May 07, 2023
SARS-CoV-2 Spike Gene N terminal Domain targeted Sequencing
- Noor Saber Jawad1,
- Nuha Joseph Kandala1
- 1Department of Biotechnology, College of Science, University of Baghdad
Protocol Citation: Noor Saber Jawad, Nuha Joseph Kandala 2023. SARS-CoV-2 Spike Gene N terminal Domain targeted Sequencing . protocols.io https://dx.doi.org/10.17504/protocols.io.x54v9d63zg3e/v1
License: This is an open access protocol distributed under the terms of the Creative Commons Attribution License, which permits unrestricted use, distribution, and reproduction in any medium, provided the original author and source are credited
Protocol status: Working
We use this protocol and it's working
Created: May 05, 2023
Last Modified: May 07, 2023
Protocol Integer ID: 81494
Disclaimer
DISCLAIMER – FOR INFORMATIONAL PURPOSES ONLY; USE AT YOUR OWN RISK
Abstract
We use a simple and effective method for generating 757bp of the N terminal domain of thetheSARS-CoV-2 Spike gene for variant surveillance,
RNA Extraction
RNA Extraction
The Automated extraction was handled using the ExiPrep™ 96 Lite (A-5250, BIONEER) with the ExiPrep™ Viral DNA/RNA extraction kit (K-4614, BIONEER).
RT-PCR Amplification
RT-PCR Amplification
TaqPath™ COVID‑19 CE‑IVD RT‑PCR Kit (Multiplex real-time RT-PCR test intended for qualitatively detecting nucleic acid from SARS‑CoV‑2) used for viral detection. follow the user manual recommendation as listed in the following link: https://assets.thermofisher.com/TFS-Assets/LSG/manuals/MAN0019215_TaqPathCOVID-19_CE-IVD_RT-PCR%20Kit_IFU.pdf
Results can be distinguished to:
1- samples with three positive targets for (ORF1ab, N, and S genes)

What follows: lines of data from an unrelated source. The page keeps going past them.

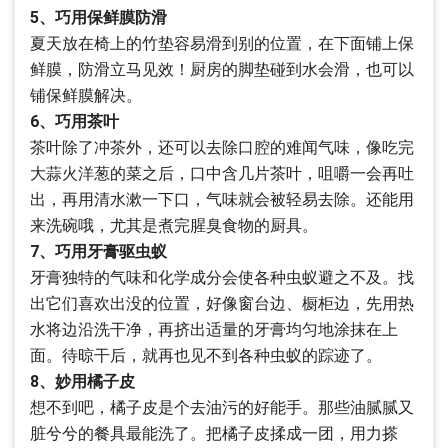
5、巧用保鲜膜防滑
夏天放在椅上的竹垫容易滑到别的位置，在下面铺上保
鲜膜，防滑立马见效！厨房的脚垫碰到水会滑，也可以
铺保鲜膜解决。
6、巧用茶叶
茶叶除了冲茶外，还可以去除口腔的难闻气味，像吃完
大蒜火洋葱的菜之后，口中含几片茶叶，咀嚼一会再吐
出，再用清水漱一下口，气味就会被轻易去除。还能用
来洗碗哦，尤其是煮完腥臭食物的厨具。
7、巧用牙膏驱虫蚁
牙膏独特的气味和化学成分会使各种虫蚁避之不及。找
出它们喜欢出没的位置，好像窗台边、橱柜边，先用热
水将边沿洗干净，再挤出适量的牙膏均匀地涂抹在上
面。待晾干后，就再也见不到各种虫蚁的踪迹了。
8、妙用橘子皮
想不到吧，橘子皮是个去油污的好能手。那些油腻腻又
脏兮兮的餐具最能洗了。把橘子皮揉成一团，用力搽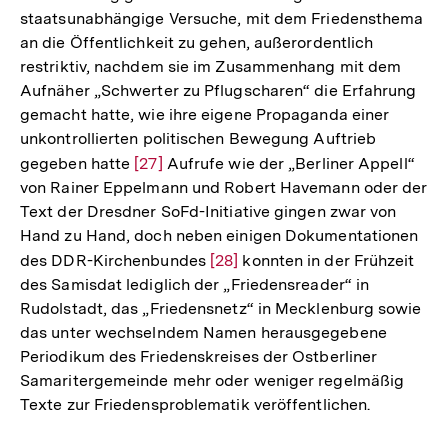
staatsunabhängige Versuche, mit dem Friedensthema
an die Öffentlichkeit zu gehen, außerordentlich
restriktiv, nachdem sie im Zusammenhang mit dem
Aufnäher „Schwerter zu Pflugscharen“ die Erfahrung
gemacht hatte, wie ihre eigene Propaganda einer
unkontrollierten politischen Bewegung Auftrieb
gegeben hatte
Zur
[27]
Aufrufe wie der „Berliner Appell“
von Rainer Eppelmann und Robert Havemann oder der
Auflösung
Text der Dresdner SoFd-Initiative gingen zwar von
der
Hand zu Hand, doch neben einigen Dokumentationen
Fußnote
des DDR-Kirchenbundes
Zur
[28]
konnten in der Frühzeit
des Samisdat lediglich der „Friedensreader“ in
Auflösung
Rudolstadt, das „Friedensnetz“ in Mecklenburg sowie
der
das unter wechselndem Namen herausgegebene
Fußnote
Periodikum des Friedenskreises der Ostberliner
Samaritergemeinde mehr oder weniger regelmäßig
Texte zur Friedensproblematik veröffentlichen.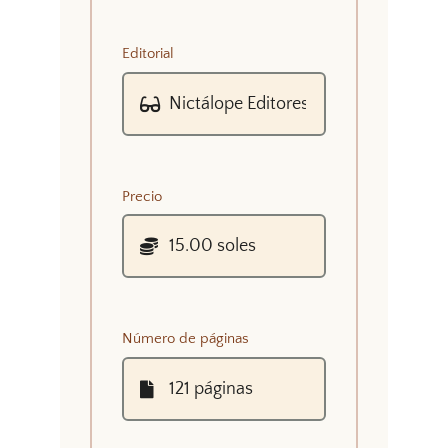
Editorial
Precio
Número de páginas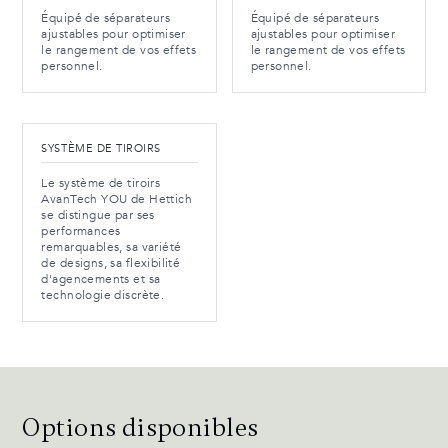
Équipé de séparateurs
Équipé de séparateurs
ajustables pour optimiser
ajustables pour optimiser
le rangement de vos effets
le rangement de vos effets
personnel.
personnel.
SYSTÈME DE TIROIRS
Le système de tiroirs
AvanTech YOU de Hettich
se distingue par ses
performances
remarquables, sa variété
de designs, sa flexibilité
d'agencements et sa
technologie discrète.
Options disponibles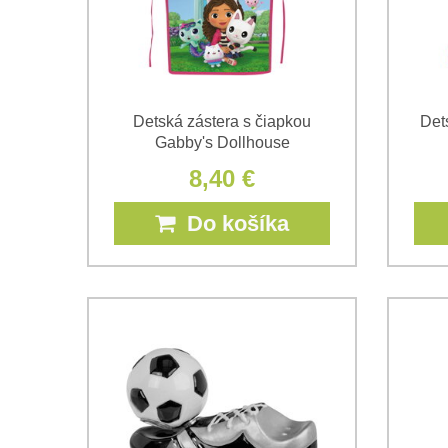
Detská zástera s čiapkou
Det
Gabby's Dollhouse
8,40 €
Do košíka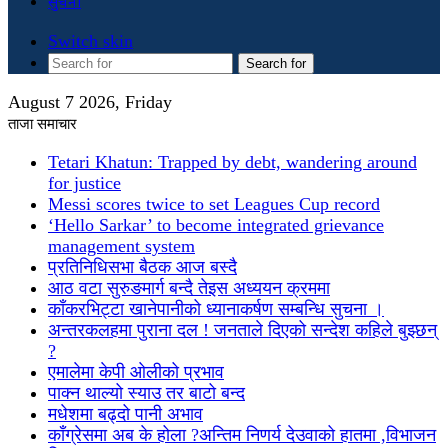
सुचना
Switch skin
Search for
August 7 2026, Friday
ताजा समाचार
Tetari Khatun: Trapped by debt, wandering around
for justice
Messi scores twice to set Leagues Cup record
‘Hello Sarkar’ to become integrated grievance
management system
प्रतिनिधिसभा बैठक आज बस्दै
आठ वटा सुरुङमार्ग बन्दै तेइस अध्ययन क्रममा
काँकरभिट्टा खानेपानीको ध्यानाकर्षण सम्बन्धि सुचना ।
अन्तरकलहमा पुराना दल ! जनताले दिएको सन्देश कहिले बुझ्छन्
?
एमालेमा केपी ओलीको प्रभाव
पाक्न थाल्यो स्याउ तर बाटो बन्द
मधेशमा बढ्दो पानी अभाव
काँग्रेसमा अब के होला ?अन्तिम निणर्य देउवाको हातमा ,विभाजन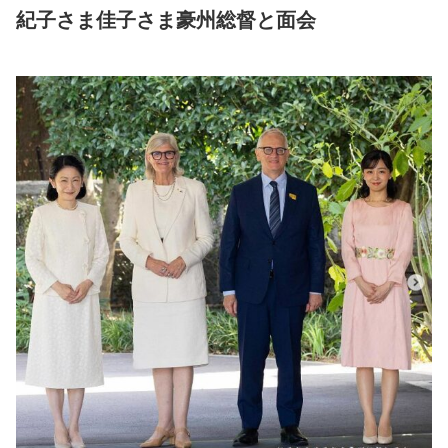
紀子さま佳子さま豪州総督と面会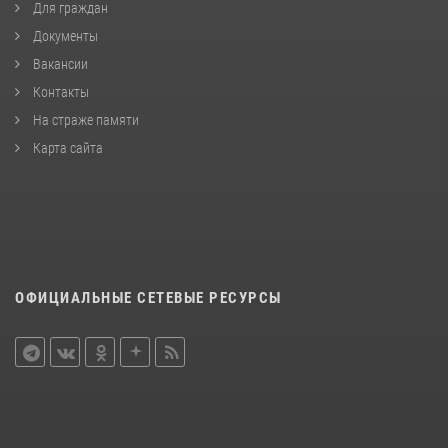
Для граждан
Документы
Вакансии
Контакты
На страже памяти
Карта сайта
ОФИЦИАЛЬНЫЕ СЕТЕВЫЕ РЕСУРСЫ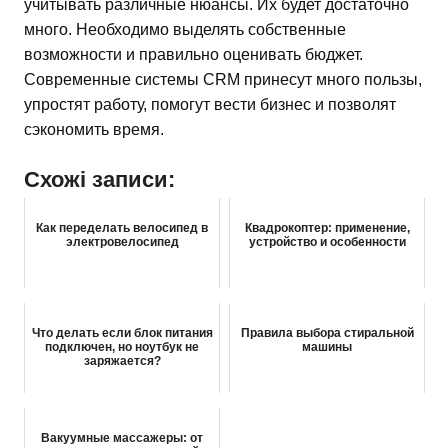
учитывать различные нюансы. Их будет достаточно
много. Необходимо выделять собственные
возможности и правильно оценивать бюджет.
Современные системы CRM принесут много пользы,
упростят работу, помогут вести бизнес и позволят
сэкономить время.
Схожі записи:
Как переделать велосипед в
Квадрокоптер: применение,
электровелосипед
устройство и особенности
Что делать если блок питания
Правила выбора стиральной
подключен, но ноутбук не
машины
заряжается?
Вакуумные массажеры: от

2- sample with two positive targets for (ORF1ab and N genes), negative for theS gene. Failure of Spike gene amplification is referred to as S gene target failure (SGTF) or S gene signal dropdown.

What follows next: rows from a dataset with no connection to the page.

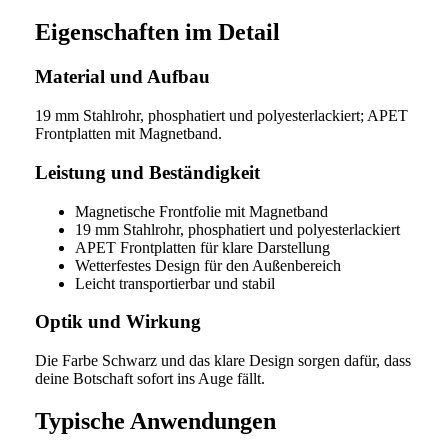
Eigenschaften im Detail
Material und Aufbau
19 mm Stahlrohr, phosphatiert und polyesterlackiert; APET
Frontplatten mit Magnetband.
Leistung und Beständigkeit
Magnetische Frontfolie mit Magnetband
19 mm Stahlrohr, phosphatiert und polyesterlackiert
APET Frontplatten für klare Darstellung
Wetterfestes Design für den Außenbereich
Leicht transportierbar und stabil
Optik und Wirkung
Die Farbe Schwarz und das klare Design sorgen dafür, dass
deine Botschaft sofort ins Auge fällt.
Typische Anwendungen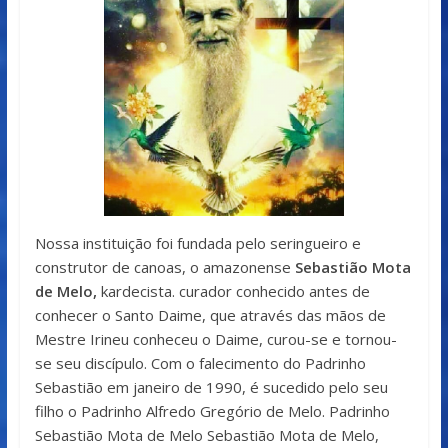
Nossa instituição foi fundada pelo seringueiro e
construtor de canoas, o amazonense
Sebastião Mota
de Melo,
kardecista. curador conhecido antes de
conhecer o Santo Daime, que através das mãos de
Mestre Irineu conheceu o Daime, curou-se e tornou-
se seu discípulo. Com o falecimento do Padrinho
Sebastião em janeiro de 1990, é sucedido pelo seu
filho o Padrinho Alfredo Gregório de Melo. Padrinho
Sebastião Mota de Melo Sebastião Mota de Melo,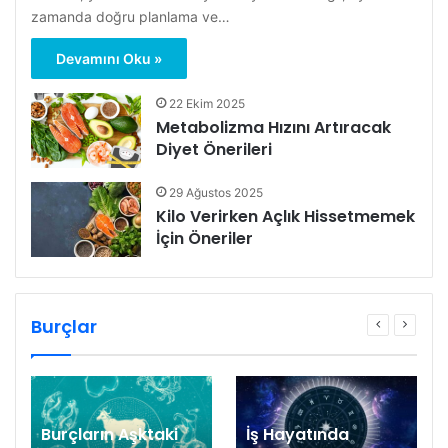
zamanda doğru planlama ve…
Devamını Oku »
22 Ekim 2025
Metabolizma Hızını Artıracak
Diyet Önerileri
29 Ağustos 2025
Kilo Verirken Açlık Hissetmemek
İçin Öneriler
Burçlar
Burçların Aşktaki
İş Hayatında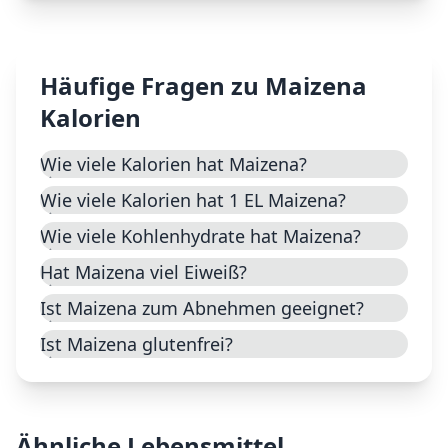
Häufige Fragen zu
Maizena
Kalorien
Wie viele Kalorien hat Maizena?
Wie viele Kalorien hat 1 EL Maizena?
Wie viele Kohlenhydrate hat Maizena?
Hat Maizena viel Eiweiß?
Ist Maizena zum Abnehmen geeignet?
Ist Maizena glutenfrei?
Ähnliche Lebensmittel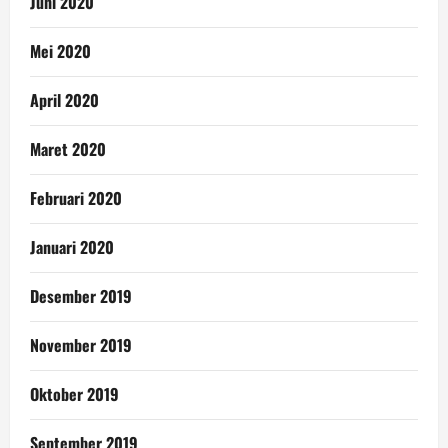
Juni 2020
Mei 2020
April 2020
Maret 2020
Februari 2020
Januari 2020
Desember 2019
November 2019
Oktober 2019
September 2019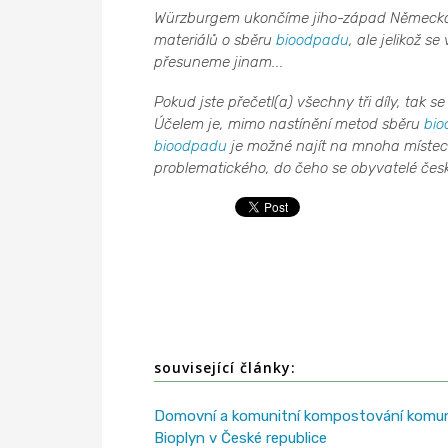
Würzburgem ukončíme jiho-západ Německa, 
materiálů o sběru
bioodpadu
, ale jelikož s
přesuneme jinam...
Pokud jste přečetl(a) všechny tři díly, tak
Účelem je, mimo nastínění metod sběru
bio
bioodpadu
je možné najít na mnoha místec
problematického, do čeho se obyvatelé čes
související články:
Domovní a komunitní kompostování komun
Bioplyn v České republice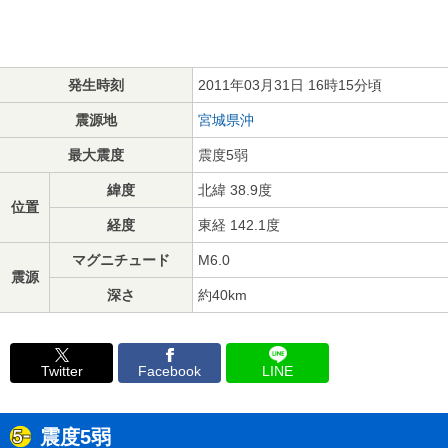
発生時刻
2011年03月31日 16時15分頃
震源地
宮城県沖
最大震度
震度5弱
緯度
北緯 38.9度
位置
経度
東経 142.1度
マグニチュード
M6.0
震源
深さ
約40km
Twitter
Facebook
LINE
震度5弱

3- SGTF resulted due to 69/70 codons deletion of Valine and Histidine, respectively.
C-CDNA Synthesis and Quality checking
C-CDNA Synthesis and Quality checking
Promega GoScript™ Reverse Transcription Mix with Random Primers system (A2800) is used to generate complementary DNA. following the same kit-recommended procedure.
Quality checking is considered for all steps using the Fluorometer Quantus using Quantifluor dye
Primers
Primers
the forward primer is: SubA_21587F: CCACTAGTCTCTAGTCAGTGTGTT
Reverse primer: SubA_22344R: CCAGCTGTCCAACCTGAAGA
these primers generate an amplicon of 757bp.
Primer's preparation:
These primers were supplied by Macrogen Company in a lyophilized form. Lyophilized primers were dissolved in nuclease-free water to give a final concentration of 100pmol/μl as a stock solution. A working solution of these primers was prepared by adding 10μl of primer stock solution (stored at freezer -20 C) to 90μl of nuclease-free water to obtain a working primer solution of 10pmol/μl.

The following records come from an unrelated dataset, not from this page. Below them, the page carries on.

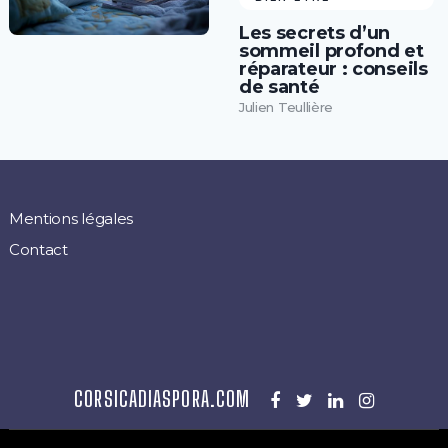
Les secrets d’un
sommeil profond et
réparateur : conseils
de santé
Julien Teullière
Mentions légales
Contact
CORSICADIASPORA.COM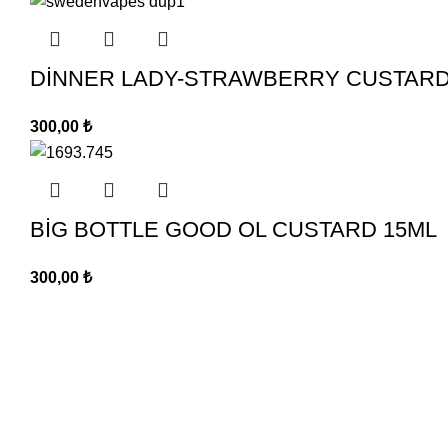
DİNNER LADY-STRAWBERRY CUSTARD
300,00
₺
BİG BOTTLE GOOD OL CUSTARD 15ML
300,00
₺
Aromacı Abi
Anasayfa
Aromacı abi olarak sizlere nbase ve aroma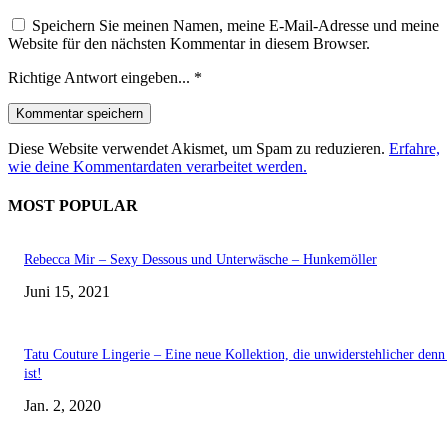
Speichern Sie meinen Namen, meine E-Mail-Adresse und meine
Website für den nächsten Kommentar in diesem Browser.
Richtige Antwort eingeben...
*
Diese Website verwendet Akismet, um Spam zu reduzieren.
Erfahre,
wie deine Kommentardaten verarbeitet werden.
MOST POPULAR
Rebecca Mir – Sexy Dessous und Unterwäsche – Hunkemöller
Juni 15, 2021
Tatu Couture Lingerie – Eine neue Kollektion, die unwiderstehlicher denn 
ist!
Jan. 2, 2020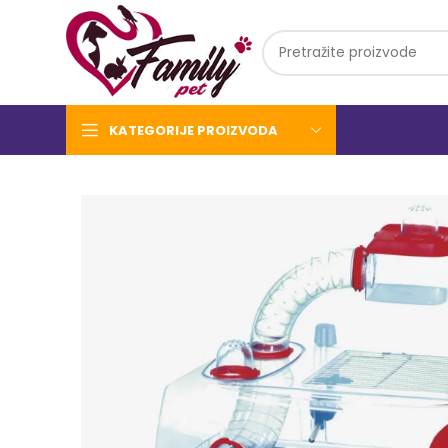
KATEGORIJE PROIZVODA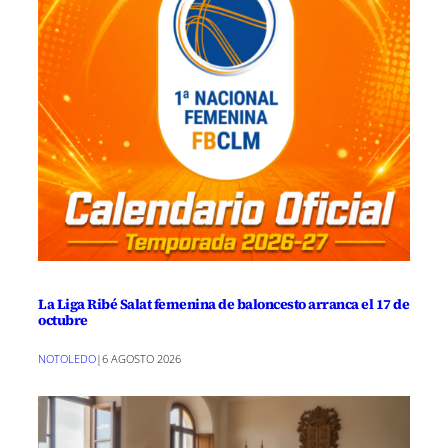
La Liga Ribé Salat femenina de baloncesto arranca el 17 de
octubre
NOTOLEDO
|
6 AGOSTO 2026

Reagent preparation for Amplicon synthesis
Reagent preparation for Amplicon synthesis
Amplification reaction carried on using the flowing calculations:
1- 10 ul of GoTag Green Master Mix, Promega (M7122).
2- 1 ul of Forward primer
3- 1ul of Reverse primer
4- 6 ul of nuclease-free water
5- 2ul of cDNA template.
PCR adopted program and
PCR adopted program and
The following program was considered for amplification:
Gel visualization
Gel visualization
We use the classic gel visualization method through gel electrophoresis (100-1500 bp ladder gel marker) and gel documentation.
Sequencing
Sequencing
We referred our amplicons to a sequencing company (Macrogen, South Korea).